Kopfschmerz

Ich bin gegen mittags zur Dalí-Ausstellung angekommen. Es waren nicht viele Leute vor mir an der Kasse, aber es hat ewig gedauert, bis ich dran war. Ich habe dann den Grund dafür erfahren. Die junge Dame an der Kasse musste den Besuchern viele Fragen stellen. Ob sie meine Postleitzahl erfahren dürfte? Ob ich an das kleine Heft zur Ausstellung interessiert wäre (ich glaube, um die 2,80€)? Ob ich an einer Ausführung teilnehmen möchte? Ob ich meinen Mantel bei der Garderobe kostenpflichtig lassen würde? Der Rucksack musste abgegeben werden, dafür musste man nicht bezahlen. Den Mantel habe ich behalten. Eine sehr gute Entscheidung, weil es Stellen im Museum gab, wo plötzlig aus unerwarteten Stellen eisige Züge kamen.

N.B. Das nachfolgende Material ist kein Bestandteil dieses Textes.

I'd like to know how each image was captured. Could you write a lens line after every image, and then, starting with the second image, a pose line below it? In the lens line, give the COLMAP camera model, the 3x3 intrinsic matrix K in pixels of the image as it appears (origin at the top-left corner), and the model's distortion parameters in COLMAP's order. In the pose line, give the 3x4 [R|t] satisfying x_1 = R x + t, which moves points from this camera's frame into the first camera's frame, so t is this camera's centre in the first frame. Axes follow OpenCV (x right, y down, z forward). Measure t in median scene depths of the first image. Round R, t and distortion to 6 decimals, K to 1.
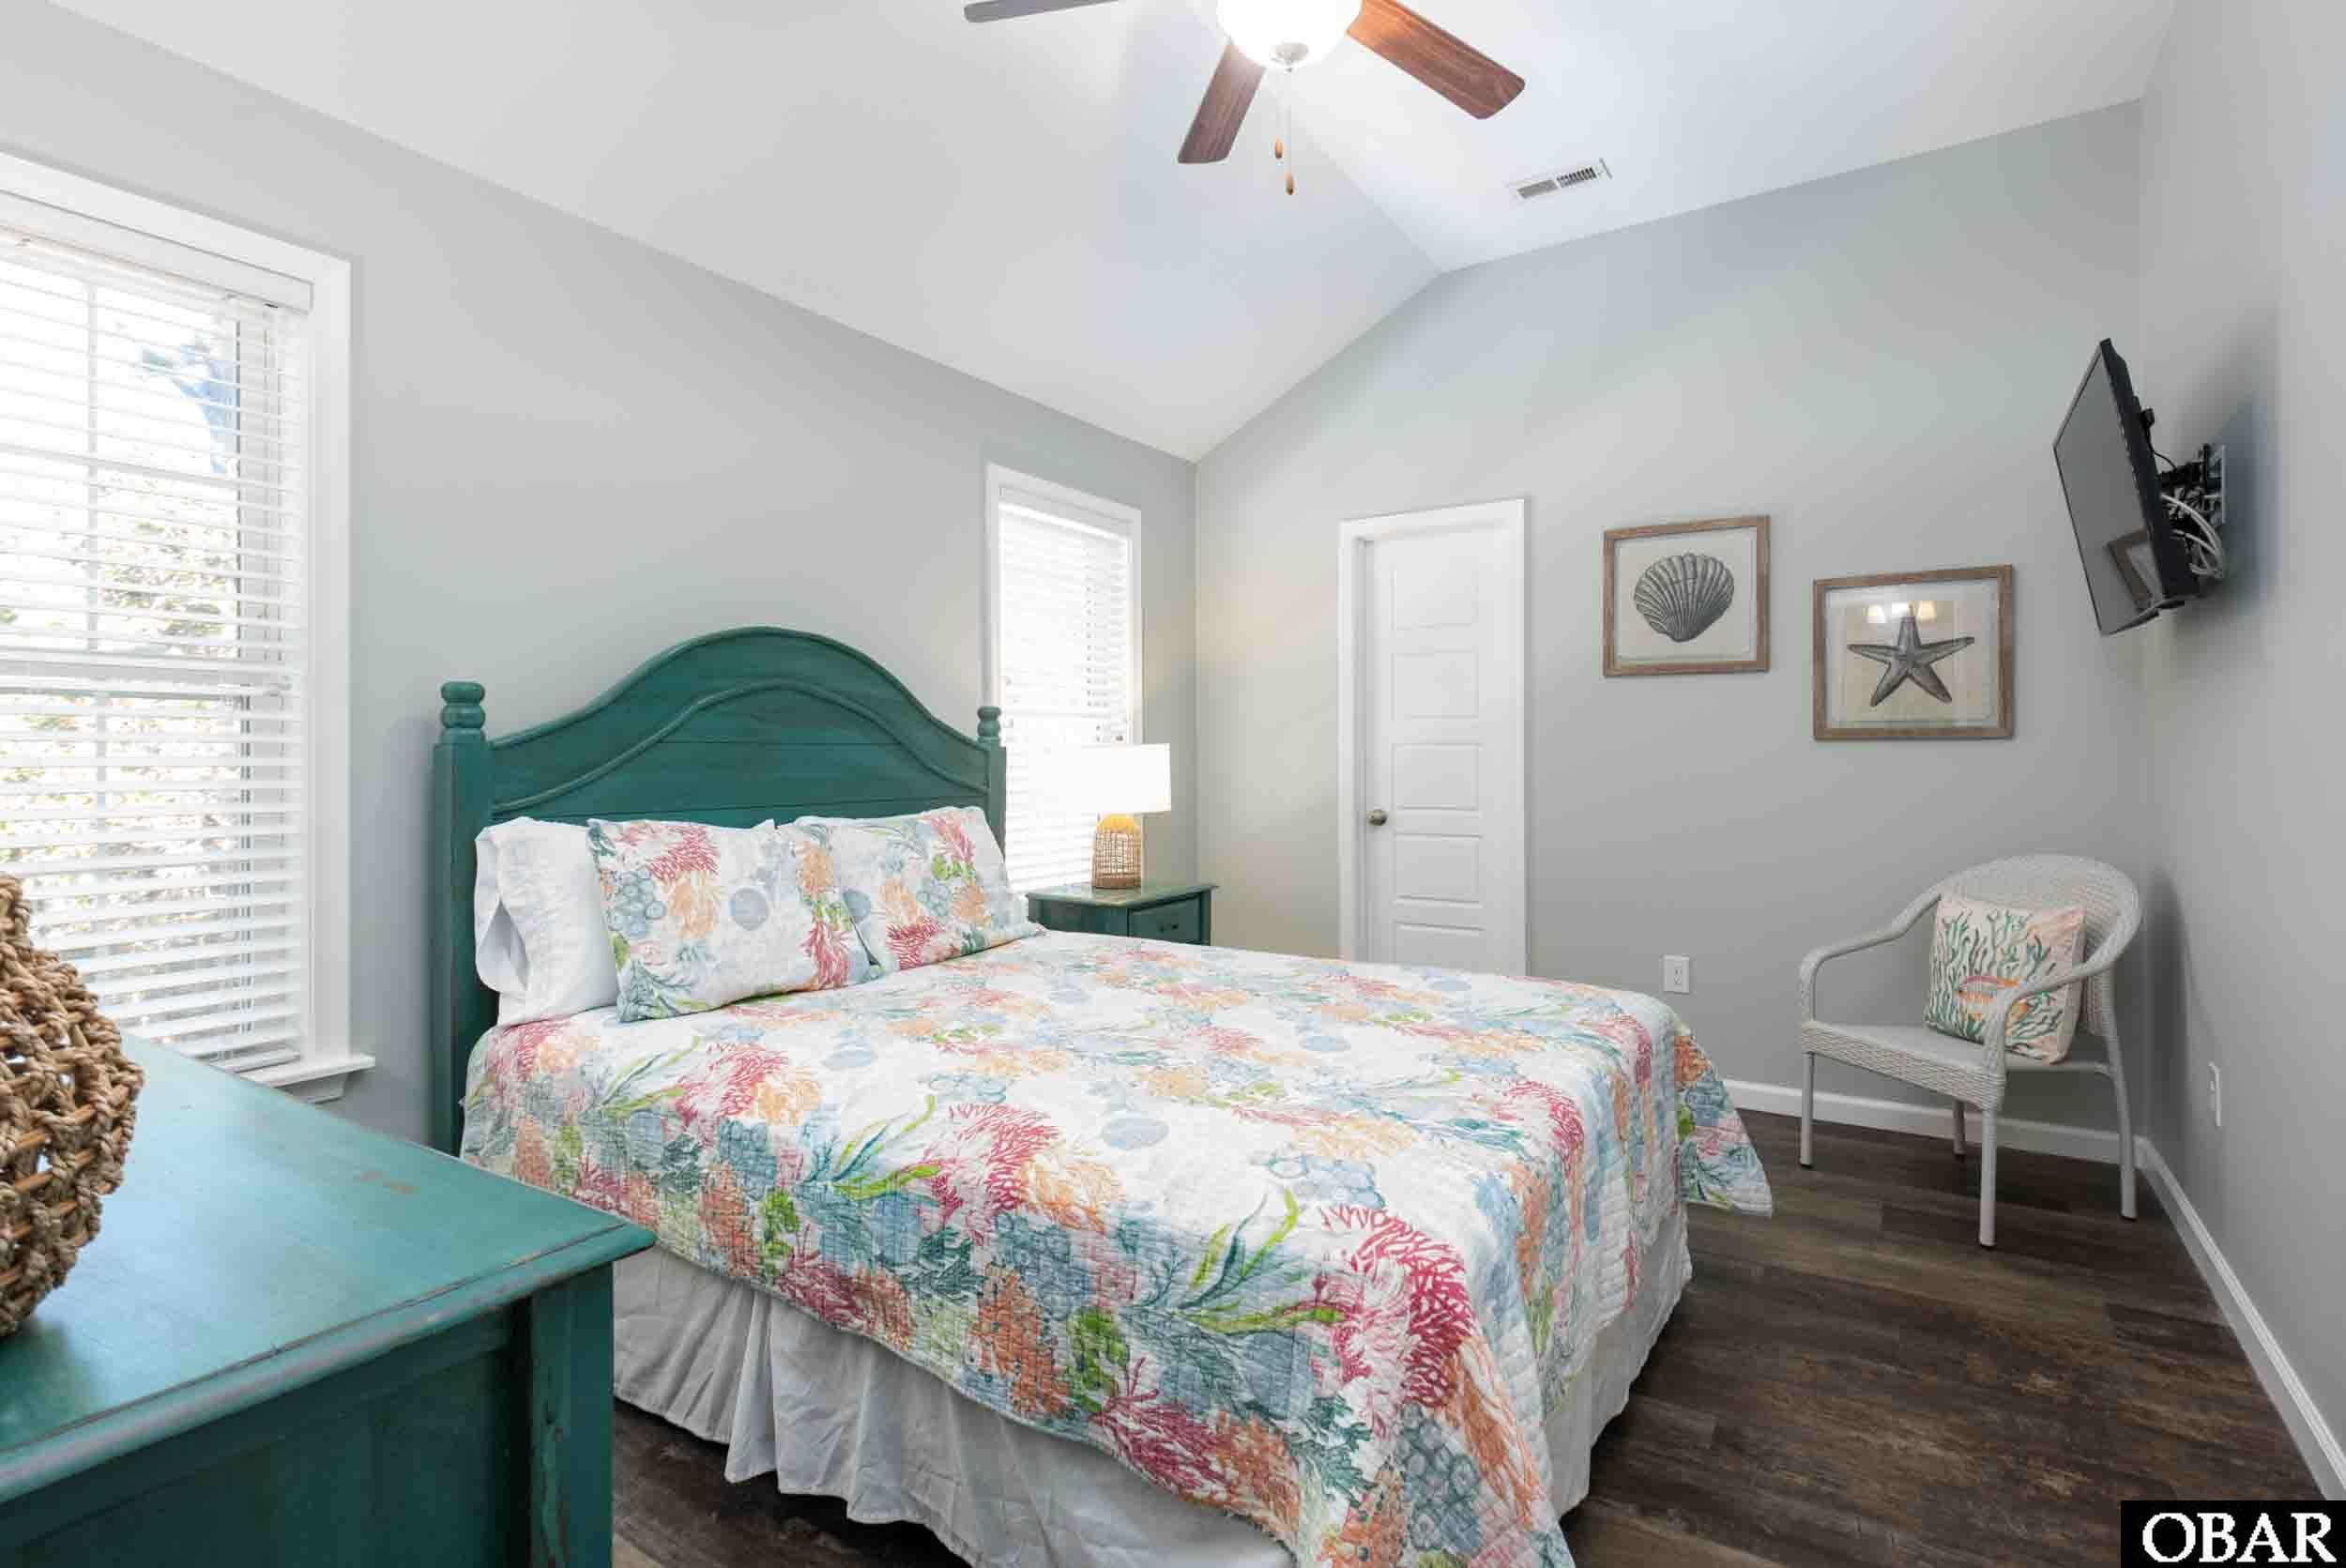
lens RADIAL K [[1104.4, 0, 1167.2], [0, 1104.4, 756.7], [0, 0, 1]] dist [0.001051, -0.000711]
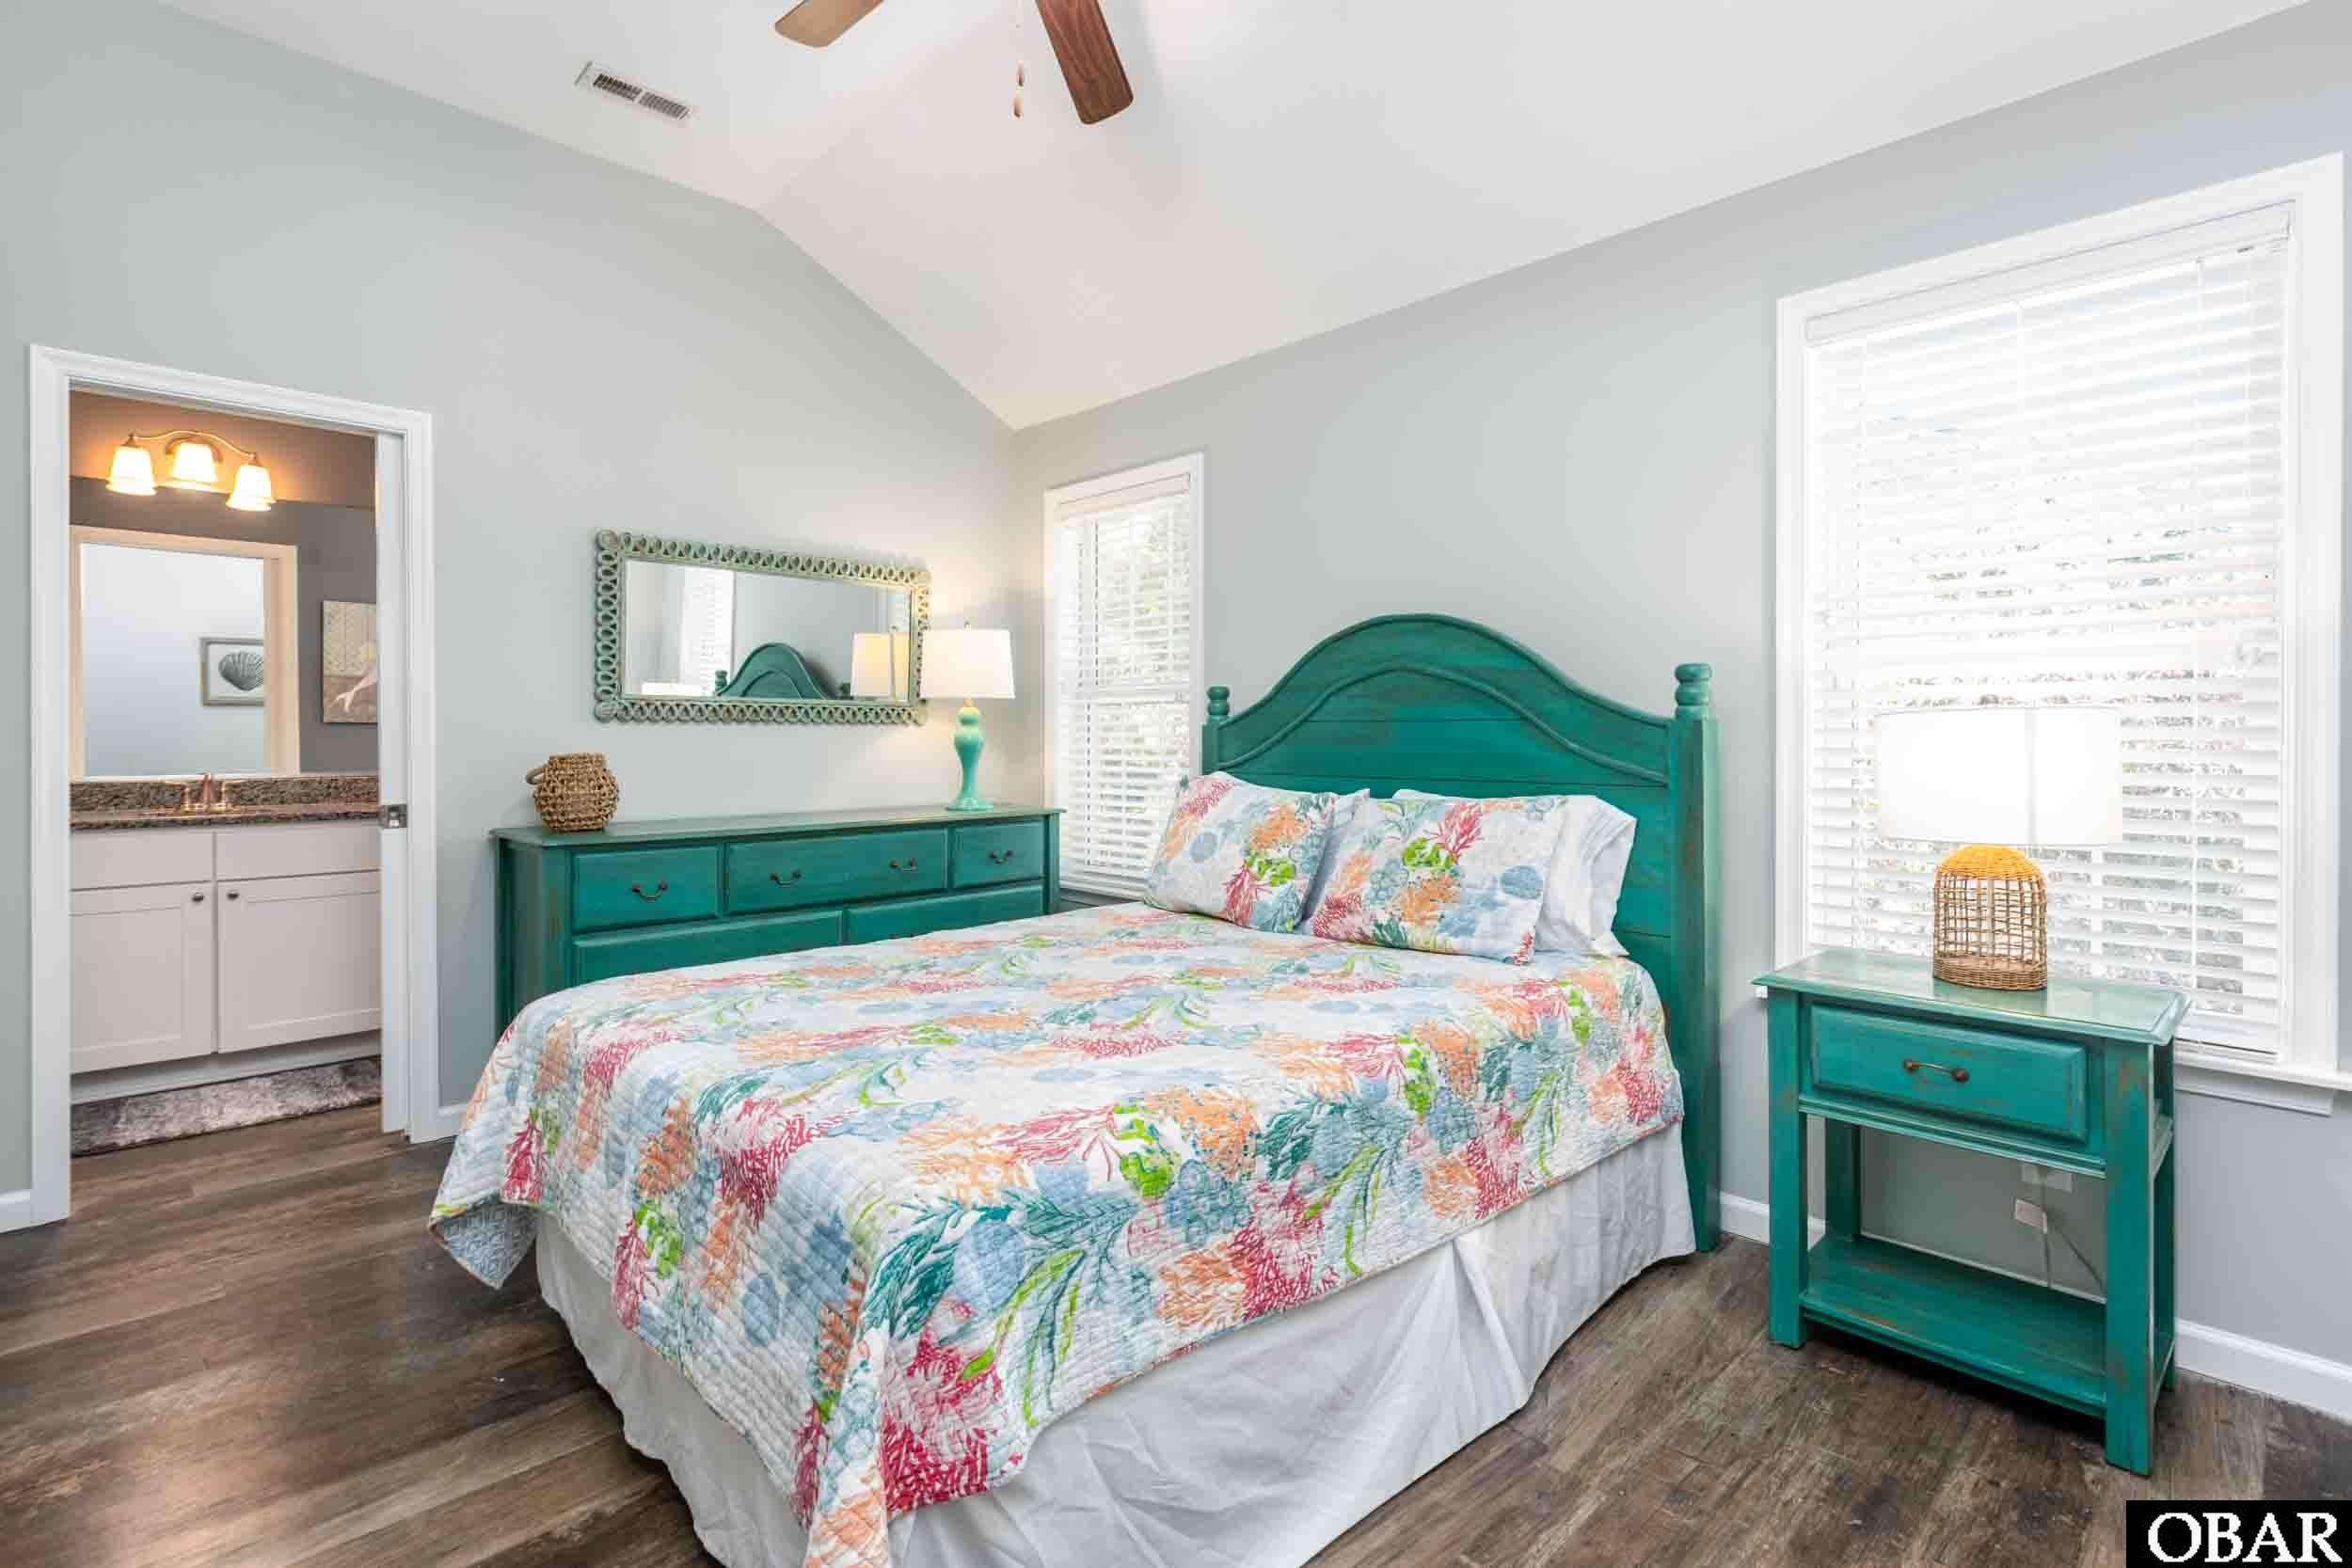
lens RADIAL K [[1107.2, 0, 1170.2], [0, 1107.2, 756.7], [0, 0, 1]] dist [0.001051, -0.000711]
pose [[-0.221357, 0.020859, -0.974970, 0.776512], [-0.002371, 0.999757, 0.021927, -0.000448], [0.975190, 0.007165, -0.221253, 1.044791]]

Es gab viele Lithographien zu sehen, die auf literarische Werke basiert waren. Dadurch habe ich Lust bekommen, bestimmte Bücher wieder zu lesen. Don Quichotte hatten wir in der Mittelstufe studiert. Tristan und Isolde habe ich zum ersten Mal in der Oberstufe gelesen. Wir hatten eine Version von einem unbekannten Autor studiert. Sie war sehr unterschiedlich von der Version von Thomas Malory, die ich vor einem Jahr wieder gelesen habe. Aus den Bildern würde ich sagen, dass Dalí bestimmt Malorys Version im Kopf hatte. Er scheint sich sehr für die Romane der Ritter der Tafelrunde interessiert zu haben, die ich auch gerne gelesen habe. Carmen war ebenfalls dargestellt, so wie Faust und die Göttliche Komödie, die ich im Gymnasium sogar auf Italienisch lesen wollte (keine Ahnung, wo das Buch geblieben ist, ich habe es nicht geschafft, mein Vorhaben war doch zu ambitioniert für meine damaligen Sprachkenntnisse). Ein andalusischer Hund wurde periodisch projeziert. Da mein Ischias stark schmerzte, habe ich gesessen und den Film geschaut. Die Szene mit den beiden Männern (ein Mann mit sich selbst), bei der man sechzehn Jahren zurück geworfen wird, kam mir aus irgendeinem Grund sehr bekannt vor. Ich habe den Film gleich ein zweites Mal gesehen, konnte mich aber nicht erinnern, woher dieses Gefühl von „déjà vu“ kam.

Kurz vor zwei habe ich auf einmal starkes Hunger und Durst bekommen. Ich habe den Rest der Ausstellung gesehen, bin dann Richtung Weihnachtsmarkt am Potsdamer Platz gegangen. Es war viel zu früh, um Martin anzurufen. Ein Kopfschmerz meldete sich. Ich habe eine Bratwurst gegessen. Der Glühwein danach war vielleicht nicht klug gewesen. Dann gab’s noch eine Crêpe mit Zucker und Zimt. Nach dem Weihnachtsmarkt bin ich ziellos spazieren gegangen, und bin zum Gebäude des Ministeriums der Finanzen gelandet, mit seiner Gedankentafel für den 17. Juni. Die Straße gleichen Namens kannte ich schon. Was 1953 geschehen ist, wusste ich aber nicht. Ich habe es in der Schule in Frankreich entweder nicht erzählt bekommen, oder ich habe nicht aufgepasst. Ich habe es mir heute durchgelesen. Nicht alles, es war doch zu viel Text. Vor allem mit Ischias und Migräne. Ich bin nur bis Tafel 12 oder 13 gekommen. Kurz danach bin ich nach Hause gefahren. Der Kopfschmerz ist nur heftiger geworden. Ich habe sogar Übelkeit bekommen. Eine Aspirin hat ein bisschen geholfen. Meine Mami hat mich angerufen und gesagt, ich sollte warm duschen und ins Bett gehen. Gemacht. Mein Ischias schmerzt immer noch. Ich bin zu viel zu Fuß unterwegs gewesen.